Encryption

Cryptography 🔒 • Sec+ Glossary 📖 Difficulty: free

What is Encryption?

Encryption is the process of converting readable data into unreadable ciphertext so that only someone with the correct key can turn it back into its original form.

Examples

  • A messaging app encrypts conversations so people on the network cannot read the messages while they travel between devices.
  • A company encrypts laptop drives so stolen devices do not expose employee files to whoever finds them.

Discover 🔎

Encryption is one of the most important ideas in cybersecurity because it protects information even when someone else can see or access the storage or network carrying it. Without encryption, sensitive data often depends too heavily on physical control or trust in the environment.

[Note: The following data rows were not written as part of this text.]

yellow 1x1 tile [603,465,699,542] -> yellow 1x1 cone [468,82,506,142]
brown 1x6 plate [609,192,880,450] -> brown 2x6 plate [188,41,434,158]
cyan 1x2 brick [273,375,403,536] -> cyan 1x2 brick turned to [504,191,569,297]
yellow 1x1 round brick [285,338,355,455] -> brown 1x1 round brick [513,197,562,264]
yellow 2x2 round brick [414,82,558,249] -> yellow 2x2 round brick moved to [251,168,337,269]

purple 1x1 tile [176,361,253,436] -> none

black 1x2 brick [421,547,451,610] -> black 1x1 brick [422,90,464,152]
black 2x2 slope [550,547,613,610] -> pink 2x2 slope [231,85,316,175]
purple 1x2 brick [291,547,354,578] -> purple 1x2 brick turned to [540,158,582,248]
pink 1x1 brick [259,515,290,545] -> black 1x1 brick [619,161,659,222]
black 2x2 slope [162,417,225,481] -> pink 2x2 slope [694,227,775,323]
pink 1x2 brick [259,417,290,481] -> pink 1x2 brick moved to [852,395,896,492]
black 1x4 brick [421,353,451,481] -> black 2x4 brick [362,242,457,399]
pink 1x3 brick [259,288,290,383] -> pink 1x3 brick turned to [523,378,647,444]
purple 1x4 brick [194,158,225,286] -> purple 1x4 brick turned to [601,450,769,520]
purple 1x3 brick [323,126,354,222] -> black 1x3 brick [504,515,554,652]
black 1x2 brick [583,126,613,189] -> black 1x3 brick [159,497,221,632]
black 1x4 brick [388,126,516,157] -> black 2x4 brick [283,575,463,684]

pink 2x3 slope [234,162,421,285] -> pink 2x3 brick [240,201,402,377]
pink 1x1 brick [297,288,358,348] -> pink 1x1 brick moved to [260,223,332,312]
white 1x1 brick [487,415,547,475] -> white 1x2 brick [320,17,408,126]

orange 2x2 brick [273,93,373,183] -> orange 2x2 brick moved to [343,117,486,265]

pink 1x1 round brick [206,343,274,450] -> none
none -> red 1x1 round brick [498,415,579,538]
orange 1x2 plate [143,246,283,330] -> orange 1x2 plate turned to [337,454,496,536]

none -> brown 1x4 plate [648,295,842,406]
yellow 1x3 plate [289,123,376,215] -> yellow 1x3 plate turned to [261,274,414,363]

With encryption, the information itself gains a layer of protection.

This is why encryption appears in so many places. It protects web traffic, mobile apps, cloud storage, backups, email, payment systems, messaging platforms, and full disk drives. The details may differ from one use case to another, but the purpose remains consistent: make the data useless to anyone who does not have the right key.

Remember: Encryption does not hide that data exists. It protects the meaning of the data so unauthorized people cannot read it.

Summary 📝

Encryption protects information by transforming readable data into ciphertext that only authorized users with the right key can decrypt. It is a major defense for confidentiality and is widely used to protect stored data, network traffic, backups, and communications. Its real strength depends not only on the algorithm, but on how well the keys, systems, and surrounding processes are managed.